Today on Ted Cruz. The U.S. senator and black bug of American politics has fled the state’s lingering cold for the warmer climate of Cancun. He was arrested on social media.
And no, he wasn’t trying to explain to Mexico why the governor of Texas is now piling up the natural gas that Mexico depends on. In the midst of the pandemic, he hoped his daughters would spend time with their friends. Cruz is back in the States. The girls stay with their mother during the holidays.
The other side of Texas is California. Compare this effort by Democrats in Texas with that of Democrats in California, who control everything in that state, to protect their governor, Gavin Newsom, who is facing a removal election in June. The last California governor to be recalled, Gray Davis, was humiliated after the experiment with energy deregulation led to a blackout. (That’s how Arnold Schwarzenegger got into politics).

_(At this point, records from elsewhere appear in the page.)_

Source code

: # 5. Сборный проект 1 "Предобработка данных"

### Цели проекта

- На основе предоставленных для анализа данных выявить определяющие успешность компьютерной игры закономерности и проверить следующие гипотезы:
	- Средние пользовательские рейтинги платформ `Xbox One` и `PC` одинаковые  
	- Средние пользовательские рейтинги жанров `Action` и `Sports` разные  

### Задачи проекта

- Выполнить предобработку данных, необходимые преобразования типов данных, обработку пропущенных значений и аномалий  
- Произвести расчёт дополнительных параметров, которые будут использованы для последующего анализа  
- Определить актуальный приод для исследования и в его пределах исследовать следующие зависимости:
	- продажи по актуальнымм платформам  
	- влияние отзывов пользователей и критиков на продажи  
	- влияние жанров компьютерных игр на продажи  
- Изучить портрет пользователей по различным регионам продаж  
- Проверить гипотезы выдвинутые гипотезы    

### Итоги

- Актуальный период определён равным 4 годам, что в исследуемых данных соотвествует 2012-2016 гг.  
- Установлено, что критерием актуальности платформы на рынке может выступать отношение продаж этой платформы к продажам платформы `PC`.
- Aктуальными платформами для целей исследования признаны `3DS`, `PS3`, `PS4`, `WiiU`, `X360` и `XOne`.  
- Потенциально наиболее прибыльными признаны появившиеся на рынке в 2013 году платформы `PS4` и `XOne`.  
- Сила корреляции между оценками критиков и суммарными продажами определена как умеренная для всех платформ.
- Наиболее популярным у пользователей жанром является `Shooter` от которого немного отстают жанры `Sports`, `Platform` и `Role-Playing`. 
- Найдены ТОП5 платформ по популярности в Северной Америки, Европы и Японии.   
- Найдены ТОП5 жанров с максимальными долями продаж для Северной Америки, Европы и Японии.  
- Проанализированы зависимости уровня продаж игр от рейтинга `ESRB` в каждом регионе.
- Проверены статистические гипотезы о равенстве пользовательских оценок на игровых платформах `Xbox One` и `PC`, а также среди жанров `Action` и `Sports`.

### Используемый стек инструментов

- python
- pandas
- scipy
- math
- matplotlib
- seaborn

Newsom’s main political crime is the arrogance of attending a fancy dinner when the state shouldn’t be attending. But even during the Covid pandemic, the state suffered from stricter guidelines than other states.
Other states have different problems
Ron DeSantis of Florida defends controversial agreements with vaccine developer – and threatens to withdraw vaccines if officials don’t like it.
The Brooklyn District Attorney’s Office and the FBI are closely watching how Andrew Cuomo’s administration handles data on deaths at Covid nursing homes.